Jessica Andersen was born in the small farming community of Audubon, Iowa. She received a BFA in jewelry and metal arts in 2009 from the University of Iowa. In 2011, Jessica started a new chapter, leaving the Midwest for the West Coast, to attend graduate school at San Diego State University, where she received her MFA in jewelry and metalwork. Jessica recently finished a six-month residency at Craft Alliance in St. Louis, Missouri, where she had time to experiment and develop her work as a studio artist. More importantly, perhaps, she was able to teach in the Mural Arts and Crafting a Future program, learning just how deeply individuals can be affected by close mentorship.
Jessica’s work addresses the affect of objects and defined notions of waste in relation to ideas of collection. In her work, she attempts to showcase the form and appeal of detritus in the construction and presentation of jewelry. She hopes to generate new interactions between the wearer and object and between viewer and cultural predispositions.
Jessica will be with HCCC through August, 2017. During her six-month residency, she plans to continue developing work and grow new ideas concerning the relationships between objects and the value and memory instilled upon them. For more information, please visit www.jessicanandersen.com.
Rebecca Lynn Hewitt was born in Appleton, Wisconsin. She graduated from the University of Wisconsin – Milwaukee, with a bachelor of fine arts in jewelry and metalsmithing, in 2016. She was recently named the Ethical Metalsmith Student Committee’s “2016 Emerging Artist.”
Rebecca’s work investigates environmental issues through wearable and handheld objects, as well as community engagement. Creating wearable work allows overwhelming issues to be presented in an intimate but approachable manner. She views her work as a platform to seek self-education and improvement, while also encouraging others to educate themselves.
During her residency, Rebecca will continue to research environmental issues through wearable work and community workshops. She will also continue to expand her jewelry line, Flora and Grain. Primarily working with sustainable materials, such as dried and pressed flora, wood, and silver, Rebecca will explore how to best merge traditional metalsmithing techniques with technology.
Rebecca will be at HCCC through August, 2017. To learn more about her work, please visit rebeccalynnhewitt.com.
Eric Stearns was born near North Platte, Nebraska.
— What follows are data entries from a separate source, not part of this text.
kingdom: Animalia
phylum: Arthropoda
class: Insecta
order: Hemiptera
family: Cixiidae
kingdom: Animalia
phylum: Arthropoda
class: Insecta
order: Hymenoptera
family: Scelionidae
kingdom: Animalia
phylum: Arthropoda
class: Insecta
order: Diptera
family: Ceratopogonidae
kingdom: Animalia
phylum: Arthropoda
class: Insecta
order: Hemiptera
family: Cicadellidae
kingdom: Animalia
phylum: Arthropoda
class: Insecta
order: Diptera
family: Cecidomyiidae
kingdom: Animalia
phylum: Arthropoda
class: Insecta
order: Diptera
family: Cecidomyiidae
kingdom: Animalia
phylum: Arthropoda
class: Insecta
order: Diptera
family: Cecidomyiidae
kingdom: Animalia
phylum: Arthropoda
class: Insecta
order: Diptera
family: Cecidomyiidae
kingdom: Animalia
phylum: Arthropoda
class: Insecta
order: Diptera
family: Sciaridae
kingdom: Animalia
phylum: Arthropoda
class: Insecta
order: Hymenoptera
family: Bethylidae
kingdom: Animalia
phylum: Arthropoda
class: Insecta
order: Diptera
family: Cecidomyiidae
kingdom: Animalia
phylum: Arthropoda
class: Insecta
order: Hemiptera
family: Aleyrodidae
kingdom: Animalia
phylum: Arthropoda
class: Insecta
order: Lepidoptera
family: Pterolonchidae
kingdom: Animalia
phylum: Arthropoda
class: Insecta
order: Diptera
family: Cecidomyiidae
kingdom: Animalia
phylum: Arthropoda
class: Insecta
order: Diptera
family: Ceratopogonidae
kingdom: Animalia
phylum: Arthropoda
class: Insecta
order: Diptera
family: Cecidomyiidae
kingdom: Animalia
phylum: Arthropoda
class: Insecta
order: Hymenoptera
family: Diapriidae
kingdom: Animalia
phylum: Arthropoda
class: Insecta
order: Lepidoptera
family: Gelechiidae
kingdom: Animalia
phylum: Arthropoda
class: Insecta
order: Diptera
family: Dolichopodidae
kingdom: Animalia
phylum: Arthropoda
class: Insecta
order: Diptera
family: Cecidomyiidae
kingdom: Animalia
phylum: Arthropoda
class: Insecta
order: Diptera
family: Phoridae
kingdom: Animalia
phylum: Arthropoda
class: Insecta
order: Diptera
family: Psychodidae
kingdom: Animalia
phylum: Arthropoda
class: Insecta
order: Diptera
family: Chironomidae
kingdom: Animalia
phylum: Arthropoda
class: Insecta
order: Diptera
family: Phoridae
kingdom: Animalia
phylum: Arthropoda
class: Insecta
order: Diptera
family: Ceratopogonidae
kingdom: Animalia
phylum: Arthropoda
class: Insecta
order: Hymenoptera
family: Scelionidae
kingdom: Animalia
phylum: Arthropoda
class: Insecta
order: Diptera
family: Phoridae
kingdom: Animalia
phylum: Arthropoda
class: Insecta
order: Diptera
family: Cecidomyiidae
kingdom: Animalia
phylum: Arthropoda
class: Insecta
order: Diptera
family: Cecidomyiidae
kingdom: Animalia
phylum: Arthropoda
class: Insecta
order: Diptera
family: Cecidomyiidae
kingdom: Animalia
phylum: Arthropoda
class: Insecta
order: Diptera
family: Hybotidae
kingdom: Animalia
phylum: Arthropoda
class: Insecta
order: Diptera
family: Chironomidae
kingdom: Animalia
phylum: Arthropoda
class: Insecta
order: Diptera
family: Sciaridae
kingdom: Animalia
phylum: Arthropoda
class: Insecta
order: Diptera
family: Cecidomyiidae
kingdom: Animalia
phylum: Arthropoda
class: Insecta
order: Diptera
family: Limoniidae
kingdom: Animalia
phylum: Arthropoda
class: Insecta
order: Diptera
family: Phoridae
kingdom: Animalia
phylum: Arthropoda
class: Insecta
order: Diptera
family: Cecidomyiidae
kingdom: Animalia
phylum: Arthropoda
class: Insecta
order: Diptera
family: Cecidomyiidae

He earned a Bachelor of Arts Degree in 2003 from Doane College in Crete, Nebraska, and then opened his first studio, Stearns Ceramics, in North Platte. After a couple of years teaching full time, working in his studio, and assisting his family on the ranch, he re-committed to his art and received a Master of Fine Arts in 2008, studying under Linda Ganstrom at Fort Hays State University. Eric then returned to Doane College and is now associate professor and chair of the Art Department.
When not teaching, Eric spends time in the studio creating sculptural, pierced raku art. Through his work, he hopes to strike a chord with the viewer that conveys a fragile and fleeting existence. He uses the raku process to accentuate the intersecting fragility of life, passionate connections, and the pain of betrayal, using the matrix of the objects to allude to those concepts. With his interest in mathematics, he creates patterns and explores the relationships between those patterns, as well as the effects of the color and texture of the glazes he uses to elicit emotional responses. He says, “Each piece created is an attempt at a reflection of who I am as a person and as an artist at the moment my hands touch the clay and then continues through the glazing and firing processes. In this reflection, my hope is that a viewer can find a connection to their own experiences on this journey of life.”